**INSTRUCTIONS TO FOLLOW:** Give every line from the entries that contains "columns".

[Dataset entries]
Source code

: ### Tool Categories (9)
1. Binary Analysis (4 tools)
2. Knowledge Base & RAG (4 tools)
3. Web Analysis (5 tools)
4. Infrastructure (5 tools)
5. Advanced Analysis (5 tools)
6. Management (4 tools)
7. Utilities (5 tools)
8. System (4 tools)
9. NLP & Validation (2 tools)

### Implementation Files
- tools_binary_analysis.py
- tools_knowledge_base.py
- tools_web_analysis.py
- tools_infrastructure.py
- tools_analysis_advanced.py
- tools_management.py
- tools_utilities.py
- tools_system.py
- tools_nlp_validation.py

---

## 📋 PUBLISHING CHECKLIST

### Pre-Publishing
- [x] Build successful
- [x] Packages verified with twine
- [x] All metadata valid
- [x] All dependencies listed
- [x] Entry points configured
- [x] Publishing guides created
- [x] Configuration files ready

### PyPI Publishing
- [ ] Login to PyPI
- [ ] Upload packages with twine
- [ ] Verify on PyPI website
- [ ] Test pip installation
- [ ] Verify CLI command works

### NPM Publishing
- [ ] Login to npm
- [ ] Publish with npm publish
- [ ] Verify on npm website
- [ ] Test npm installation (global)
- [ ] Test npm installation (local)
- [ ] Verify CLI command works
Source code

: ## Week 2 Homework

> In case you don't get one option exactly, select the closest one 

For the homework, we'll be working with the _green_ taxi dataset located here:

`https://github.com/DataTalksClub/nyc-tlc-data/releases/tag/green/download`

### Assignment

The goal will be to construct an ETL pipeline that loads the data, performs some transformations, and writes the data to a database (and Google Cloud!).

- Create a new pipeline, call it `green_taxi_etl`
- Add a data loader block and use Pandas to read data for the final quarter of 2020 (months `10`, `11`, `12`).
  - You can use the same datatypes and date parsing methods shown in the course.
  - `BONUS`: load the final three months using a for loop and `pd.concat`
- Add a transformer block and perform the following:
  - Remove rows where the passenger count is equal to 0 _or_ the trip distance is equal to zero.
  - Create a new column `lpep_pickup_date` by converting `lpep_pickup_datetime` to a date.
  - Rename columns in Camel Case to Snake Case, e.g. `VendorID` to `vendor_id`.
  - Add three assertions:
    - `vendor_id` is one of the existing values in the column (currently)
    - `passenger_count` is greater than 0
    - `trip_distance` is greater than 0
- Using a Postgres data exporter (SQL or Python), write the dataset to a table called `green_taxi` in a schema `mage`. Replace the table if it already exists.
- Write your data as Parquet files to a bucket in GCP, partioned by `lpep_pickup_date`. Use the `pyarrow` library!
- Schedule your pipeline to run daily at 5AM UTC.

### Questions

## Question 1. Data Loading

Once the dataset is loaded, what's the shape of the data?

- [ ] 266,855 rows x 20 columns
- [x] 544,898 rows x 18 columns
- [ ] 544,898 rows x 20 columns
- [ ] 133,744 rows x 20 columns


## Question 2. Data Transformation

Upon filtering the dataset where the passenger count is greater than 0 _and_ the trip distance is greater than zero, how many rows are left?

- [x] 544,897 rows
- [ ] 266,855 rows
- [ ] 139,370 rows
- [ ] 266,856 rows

**EXERCISE SOLUTION:**
  - Rename columns in Camel Case to Snake Case, e.g. `VendorID` to `vendor_id`.
- [ ] 266,855 rows x 20 columns
- [x] 544,898 rows x 18 columns
- [ ] 544,898 rows x 20 columns
- [ ] 133,744 rows x 20 columns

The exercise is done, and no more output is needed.